116 3rd St SE
Cedar Rapids, Iowa 52401
CEDAR RAPIDS — For now, Cedar Rapids residents and visitors can keep scooting around downtown and surrounding districts on rental electric-assisted devices.
The City Council on Tuesday extended its agreement for another three years with VeoRide, the Chicago vendor that owns and operates Cedar Rapids’ bike and scooter rental program. The contract extension included changes intended to promote safety and reduce the amount of clutter left when riders leave the devices strewn around town. This extension was on the council’s consent agenda, so it was approved without discussion.
Since 2019, the program each year brings hundreds of bikes, standup scooters and sit-down scooters to the city for people to unlock and ride using VeoRide’s mobile application for a fee, which varies depending on the device. The e-bikes and scooters are available in downtown and the surrounding districts including MedQuarter, NewBo, Czech Village and Kingston Village once the program returns, likely later this spring.
Citizens and council members alike are split on the devices — some love the whimsical way to take quick trips, while others are bothered by sometimes careless rider behavior.
“It was important for the council to listen to Cedar Rapidians about what worked and what didn’t, and I’m pleased with the recommendations that we’ve come up with,” Mayor Tiffany O’Donnell said.
Of the three types of devices in the VeoRide fleet, scooters are the most popular. The vendor brought about 700 devices to Cedar Rapids in 2021 — 500 standup scooters, 200 sit-down scooters and 40 e-bikes. According to the city, the program kept growing in popularity in 2021. There were 94,553 rides recorded in 2020, and last year that went up to 167,355. The sit-down scooters were new last year so there is no comparison, but e-bike rides fell nearly 55 percent to 2,420, while standup scooters saw usage increase about 14 percent to 101,245 rides.
Changes to the contract include technology requiring users to upload their government-issued identification to ensure they are of legal riding age; monthly monitoring of police calls for service by the vendor to adjust operations as needed; a quiz at the beginning of each riding season to provide safety education; and geofencing to deter use on sidewalks and prevent use through busy pedestrian areas, especially during special events.
Community Development Director Jennifer Pratt said there also is audio technology that can detect when people are riding on sidewalks and warn them to get off.
Pratt said the safety tutorial, plus a city communications campaign, will “be super helpful for our residents” and for visitors to the community who use the devices but are less familiar with the rules.

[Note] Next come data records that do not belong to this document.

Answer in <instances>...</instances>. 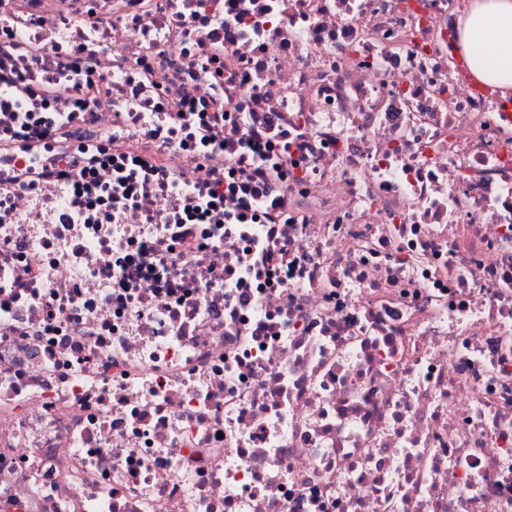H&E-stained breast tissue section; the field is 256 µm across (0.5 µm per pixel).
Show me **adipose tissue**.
I'll return each instance as SVG.
<instances>
[{
	"mask_svg": "<svg viewBox=\"0 0 512 512\" xmlns=\"http://www.w3.org/2000/svg\"><path fill=\"white\" fill-rule=\"evenodd\" d=\"M460 47L476 79L512 93V0H471Z\"/></svg>",
	"mask_w": 512,
	"mask_h": 512,
	"instance_id": "obj_1",
	"label": "adipose tissue"
}]
</instances>
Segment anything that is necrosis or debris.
I'll use <instances>...</instances> for the list:
<instances>
[{
  "instance_id": "1",
  "label": "necrosis or debris",
  "mask_w": 512,
  "mask_h": 512,
  "mask_svg": "<svg viewBox=\"0 0 512 512\" xmlns=\"http://www.w3.org/2000/svg\"><path fill=\"white\" fill-rule=\"evenodd\" d=\"M469 3L0 0V512H512Z\"/></svg>"
}]
</instances>
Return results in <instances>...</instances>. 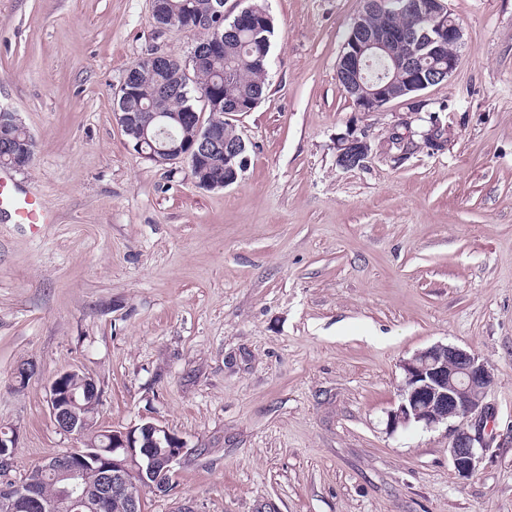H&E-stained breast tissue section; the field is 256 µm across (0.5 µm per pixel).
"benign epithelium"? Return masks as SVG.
<instances>
[{
    "label": "benign epithelium",
    "mask_w": 512,
    "mask_h": 512,
    "mask_svg": "<svg viewBox=\"0 0 512 512\" xmlns=\"http://www.w3.org/2000/svg\"><path fill=\"white\" fill-rule=\"evenodd\" d=\"M367 7L387 18L405 10H413L430 23L421 34L387 24L374 37L361 34L355 24L347 37L337 68V76L354 94L353 104L361 112H375L389 103L394 95L384 84L389 70L405 73L402 93L414 94L429 87L423 69L413 57L401 48L415 40L425 42L429 53L442 63L435 70L438 77L449 78L459 63V48L463 33L456 23L448 22L450 10L447 0H365ZM269 14L241 9L231 22L230 32L249 27L257 32L266 28ZM224 48V33L218 32L205 43L195 46L191 62L199 70L210 65L214 54ZM389 56L377 79L363 85L372 59L380 54ZM135 81L125 78L114 96V117L127 136L136 139L139 155L157 164L187 162L195 171V184L205 190L222 189L238 179V170L248 162L246 145L224 148V178L212 176L210 155L219 148L217 123H204L197 112L187 113L194 127V136L176 139L152 146L150 152L142 146L151 142L149 124L133 113L125 111L127 98L134 93ZM368 146L354 132L340 139L338 161L345 168L365 157ZM35 141L30 133L15 144H0V165L19 170L17 158L34 157ZM404 381L400 401L389 415V424H417L426 430L445 427L450 437L449 454L454 472L468 478L476 471L480 430L472 431L466 421L483 411V401L494 375L475 353L451 344L436 343L419 350L402 363ZM101 400V390L93 377L80 371L68 370L57 376L49 388V409L57 429L65 434L87 439L86 448L63 455L52 456L39 464V470L25 482H0V509L3 512H81L91 508L94 512H107L112 501L125 503L128 512H142L145 490L163 492L168 486L174 464L184 451L183 442L169 430L154 423L126 430L98 429L94 415ZM166 444L163 455H154L153 449ZM16 448V435L0 430V473L5 471ZM52 474L57 493L47 503L42 494L43 474ZM98 479L94 502L88 501V476Z\"/></svg>",
    "instance_id": "benign-epithelium-1"
}]
</instances>
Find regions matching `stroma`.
I'll return each instance as SVG.
<instances>
[{"label": "stroma", "mask_w": 512, "mask_h": 512, "mask_svg": "<svg viewBox=\"0 0 512 512\" xmlns=\"http://www.w3.org/2000/svg\"><path fill=\"white\" fill-rule=\"evenodd\" d=\"M259 2L269 87L233 115L248 164L204 190L113 116L133 62H188L197 33L158 29L151 0H0V107L36 142L10 177L54 218L0 215V479L80 448L47 402L78 369L99 425L185 445L144 512H512V0H449L456 70L377 112L336 77L363 0ZM351 130L368 153L346 169ZM437 343L494 374L466 480L444 429L388 423L402 362Z\"/></svg>", "instance_id": "stroma-1"}]
</instances>
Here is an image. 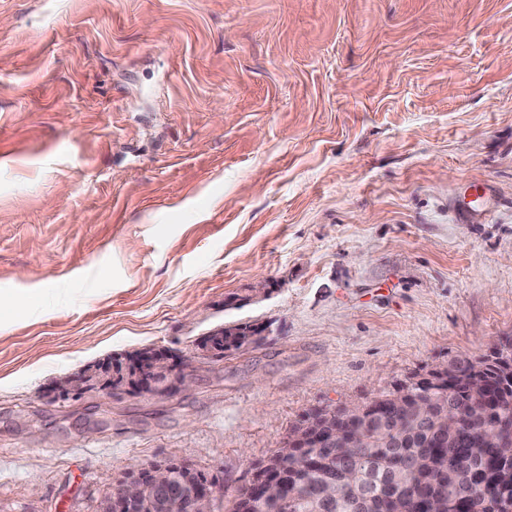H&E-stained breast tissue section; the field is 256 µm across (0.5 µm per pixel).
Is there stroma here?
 Listing matches in <instances>:
<instances>
[{
	"label": "stroma",
	"mask_w": 512,
	"mask_h": 512,
	"mask_svg": "<svg viewBox=\"0 0 512 512\" xmlns=\"http://www.w3.org/2000/svg\"><path fill=\"white\" fill-rule=\"evenodd\" d=\"M240 322L190 392L56 394ZM509 338L512 0H0V512L162 459L232 499L309 410Z\"/></svg>",
	"instance_id": "stroma-1"
}]
</instances>
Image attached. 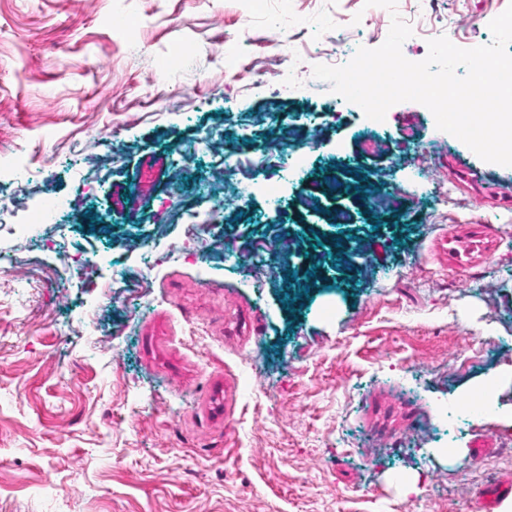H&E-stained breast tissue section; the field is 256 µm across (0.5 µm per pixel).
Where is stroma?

If anyone decides to circumvent the ID verification and allow an underage user to use VeoRide with their ID, Lt. Tony Robinson said that would be a user violation.
He said code changes recently approved by the council to regulate micromobility devices prohibit use on roadways where the speed limit is greater than 35 miles per hour and state riders must use a bicycle lane if available.
The Police Department receives complaints mostly in the core neighborhoods and downtown area, including the NewBo District, Robinson said.
“We're hopeful that introduction of the geofencing with the sidewalks will help take care of that to a certain degree and then probably require less enforcement on our behalf,” Robinson said.
Other changes aim to reduce clutter include reducing the time for devices being parked outside of marked areas from 72 to 48 hours and more designated parking areas
“I think the more handy those parking areas, the more likely people are going to be to use those,” Pratt said.
Management Analyst April Wing also said VeoRide last year started fining users for improperly parked devices. Users would eventually lose riding privileges for the season if they received too many warnings.
In 2021, city data shows VeoRide had given out close to 387 parking violations — nearly an even split of warnings and fines. Three collisions were reported.
Understanding the nuisance the scooters can be when parked improperly outside of the designated parking areas, O’Donnell said she would like to see VeoRide eventually pick up the devices within 24 hours of them staying idle.
In the meantime, she said the changes with this contract — particularly surrounding the stricter age verification requirements — will be key to improving the program.
“We have to do everything we can to ensure that these scooters are safe,” O’Donnell said.
The devices help people get around Cedar Rapids, promote equity by offering a low-cost transportation method and are better for the environment, O’Donnell said, and they add a sense of vibrancy to the city.
O’Donnell said she is open to evaluating the effectiveness of the program modifications in the future and making adjustments accordingly. Council member Ann Poe expressed similar sentiments.
“It’s important for us to continually assess if these scooters are meeting our intended goals, if they’re acting as an amenity, and if they’re supporting an equitable community and providing a safe service to people who need it,” O’Donnell said.
Pratt said VeoRide has always been open to making adjustments. The city will continue to work with the vendor to track issues throughout the year and determine whether to make any changes to the makeup of the fleet, she said.
The city is asking VeoRide to provide more of the “Cosmo” sit-down scooters and fewer standup ones in this year’s fleet, Wing said.
“They certainly want safety and continued usage of the vehicles, so it’s been a positive working relationship,” Pratt said.